**WORK REQUIRED:**
Below are the records; reproduce all of them exactly but without any images.

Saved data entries
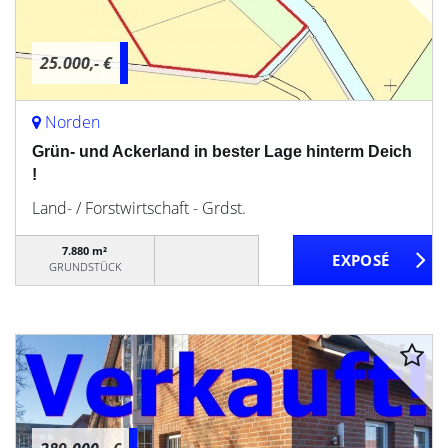
25.000,- €
Norden
Grün- und Ackerland in bester Lage hinterm Deich
!
Land- / Forstwirtschaft - Grdst.
7.880 m²
GRUNDSTÜCK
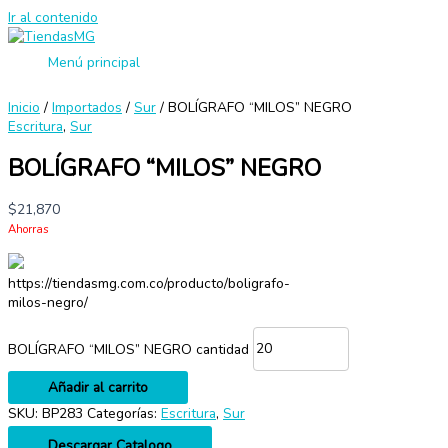
Ir al contenido
Menú principal
Inicio
/
Importados
/
Sur
/ BOLÍGRAFO “MILOS” NEGRO
Escritura
,
Sur
BOLÍGRAFO “MILOS” NEGRO
$
21,870
Ahorras
https://tiendasmg.com.co/producto/boligrafo-
milos-negro/
BOLÍGRAFO “MILOS” NEGRO cantidad
Añadir al carrito
SKU:
BP283
Categorías:
Escritura
,
Sur
Descargar Catalogo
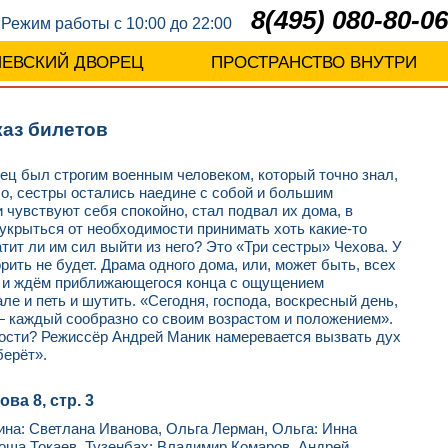
8(495) 080-80-06
Режим работы с 10:00 до 22:00
ЛЕВСКИЙ ДВОРЕЦ
ПРОСТРАНСТВО ВНУТРИ
каз билетов
ец был строгим военным человеком, который точно знал,
ало, сестры остались наедине с собой и большим
 чувствуют себя спокойно, стал подвал их дома, в
укрыться от необходимости принимать хоть какие-то
тит ли им сил выйти из него? Это «Три сестры» Чехова. У
ить не будет. Драма одного дома, или, может быть, всех
е и ждём приближающегося конца с ощущением
е и петь и шутить. «Сегодня, господа, воскресный день,
— каждый сообразно со своим возрастом и положением».
ности? Режиссёр Андрей Маник намеревается вызвать дух
берёт».
ва 8, стр. 3
на: Светлана Иванова, Ольга Лерман, Ольга: Инна
оша Токаев, Тузенбах: Владимир Комаров, Андрей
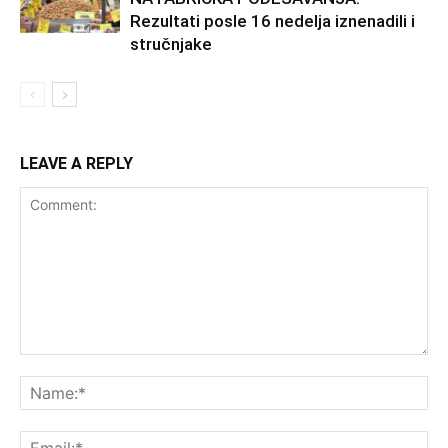
Rezultati posle 16 nedelja iznenadili i
stručnjake
LEAVE A REPLY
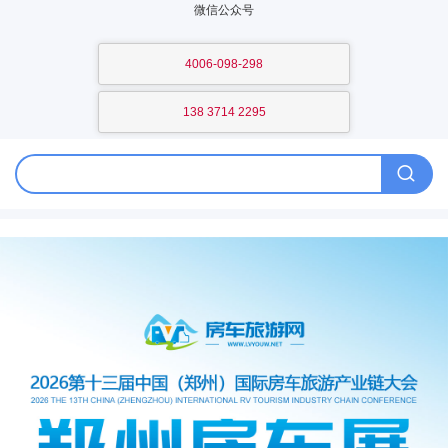
微信公众号
4006-098-298
138 3714 2295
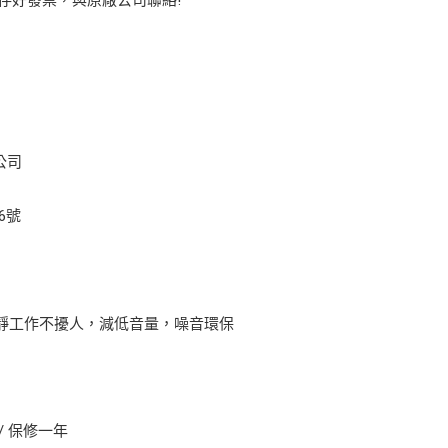
公司
6號
靜工作不擾人，減低音量，噪音環保
/ 保修一年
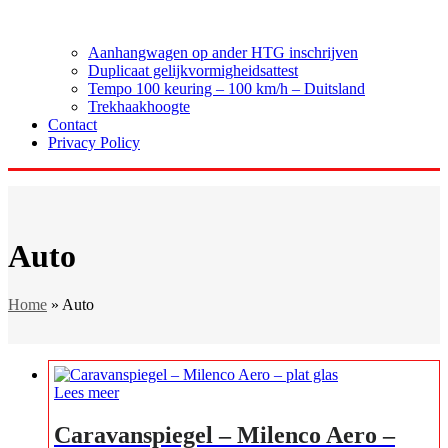
Aanhangwagen op ander HTG inschrijven
Duplicaat gelijkvormigheidsattest
Tempo 100 keuring – 100 km/h – Duitsland
Trekhaakhoogte
Contact
Privacy Policy
Auto
Home
»
Auto
Lees meer
Caravanspiegel – Milenco Aero –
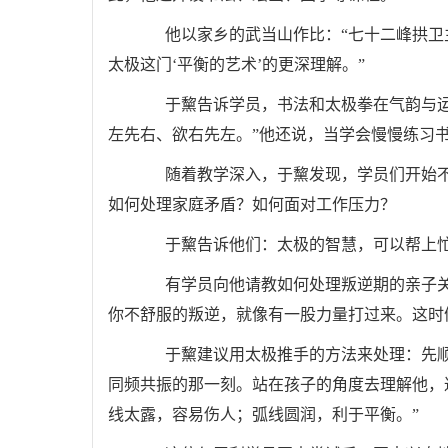
他以家乡的武当山作比：“七十二峰拱卫主
太极这门‘平衡的艺术’的更深理解。”
于黧告诉学员，书法和太极拳在气韵与运动
左先右、欲右先左。”他还说，当学会慢慢练习
随着教学深入，于黧发现，学员们开始不
如何处理家庭矛盾？如何面对工作压力？
于黧告诉他们：太极的智慧，可以帮上
有学员向他请教如何处理叛逆期的亲子关系
你不舒服的叛逆，就像有一股力量打过来。这时
于黧建议用太极推手的方法来处理：先顺
同频共振的那一刻。站在孩子的角度去理解他，
线太露，容易伤人；弧线圆润，利于平衡。”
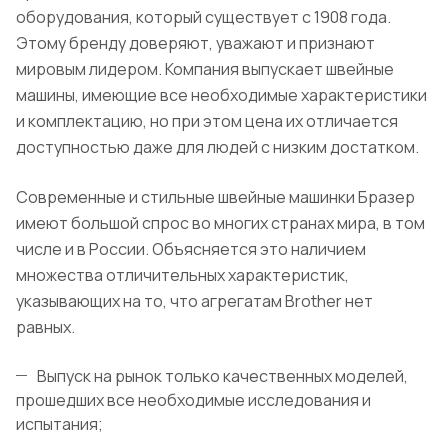
оборудования, который существует с 1908 года.
Этому бренду доверяют, уважают и признают
мировым лидером. Компания выпускает швейные
машины, имеющие все необходимые характеристики
и комплектацию, но при этом цена их отличается
доступностью даже для людей с низким достатком.
Современные и стильные швейные машинки Бразер
имеют большой спрос во многих странах мира, в том
числе и в России. Объясняется это наличием
множества отличительных характеристик,
указывающих на то, что агрегатам Brother нет
равных.
Выпуск на рынок только качественных моделей,
прошедших все необходимые исследования и
испытания;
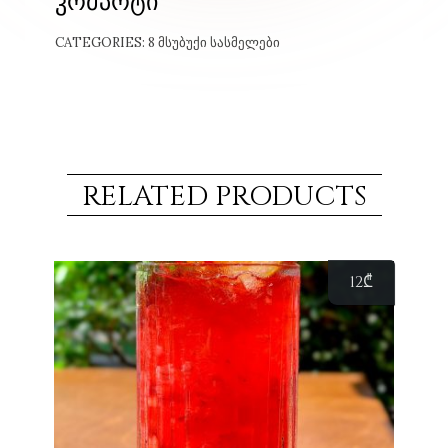
კომპოტი
CATEGORIES:
8 ᲛᲡᲣᲑᲣᲥᲘ ᲡᲐᲡᲛᲔᲚᲔᲑᲘ
RELATED PRODUCTS
12
₾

**YOUR SOLUTION:**
25.000,- €
Norden
Grün- und Ackerland in bester Lage hinterm Deich
!
Land- / Forstwirtschaft - Grdst.
7.880 m²
GRUNDSTÜCK
Ir al contenido
Menú principal
Inicio
/
Importados
/
Sur
/ BOLÍGRAFO “MILOS” NEGRO
Escritura
,
Sur
BOLÍGRAFO “MILOS” NEGRO
$
21,870
Ahorras
https://tiendasmg.com.co/producto/boligrafo-
milos-negro/
BOLÍGRAFO “MILOS” NEGRO cantidad
Añadir al carrito
SKU:
BP283
Categorías:
Escritura
,
Sur
Descargar Catalogo
8(495) 080-80-06
Режим работы с 10:00 до 22:00
ЛЕВСКИЙ ДВОРЕЦ
ПРОСТРАНСТВО ВНУТРИ
каз билетов
ец был строгим военным человеком, который точно знал,
ало, сестры остались наедине с собой и большим
 чувствуют себя спокойно, стал подвал их дома, в
укрыться от необходимости принимать хоть какие-то
тит ли им сил выйти из него? Это «Три сестры» Чехова. У
ить не будет. Драма одного дома, или, может быть, всех
е и ждём приближающегося конца с ощущением
е и петь и шутить. «Сегодня, господа, воскресный день,
— каждый сообразно со своим возрастом и положением».
ности? Режиссёр Андрей Маник намеревается вызвать дух
берёт».
ва 8, стр. 3
на: Светлана Иванова, Ольга Лерман, Ольга: Инна
оша Токаев, Тузенбах: Владимир Комаров, Андрей
Rezultati posle 16 nedelja iznenadili i
stručnjake
LEAVE A REPLY
微信公众号
4006-098-298
138 3714 2295
公司
6號
靜工作不擾人，減低音量，噪音環保
/ 保修一年
Aanhangwagen op ander HTG inschrijven
Duplicaat gelijkvormigheidsattest
Tempo 100 keuring – 100 km/h – Duitsland
Trekhaakhoogte
Contact
Privacy Policy
Auto
Home
»
Auto
Lees meer
Caravanspiegel – Milenco Aero –
他以家乡的武当山作比：“七十二峰拱卫主
太极这门‘平衡的艺术’的更深理解。”
于黧告诉学员，书法和太极拳在气韵与运动
左先右、欲右先左。”他还说，当学会慢慢练习
随着教学深入，于黧发现，学员们开始不
如何处理家庭矛盾？如何面对工作压力？
于黧告诉他们：太极的智慧，可以帮上
有学员向他请教如何处理叛逆期的亲子关系
你不舒服的叛逆，就像有一股力量打过来。这时
于黧建议用太极推手的方法来处理：先顺
同频共振的那一刻。站在孩子的角度去理解他，
线太露，容易伤人；弧线圆润，利于平衡。”
оборудования, который существует с 1908 года.
Этому бренду доверяют, уважают и признают
мировым лидером. Компания выпускает швейные
машины, имеющие все необходимые характеристики
и комплектацию, но при этом цена их отличается
доступностью даже для людей с низким достатком.
Современные и стильные швейные машинки Бразер
имеют большой спрос во многих странах мира, в том
числе и в России. Объясняется это наличием
множества отличительных характеристик,
указывающих на то, что агрегатам Brother нет
равных.
Выпуск на рынок только качественных моделей,
прошедших все необходимые исследования и
испытания;
კომპოტი
CATEGORIES:
8 ᲛᲡᲣᲑᲣᲥᲘ ᲡᲐᲡᲛᲔᲚᲔᲑᲘ
RELATED PRODUCTS
12
₾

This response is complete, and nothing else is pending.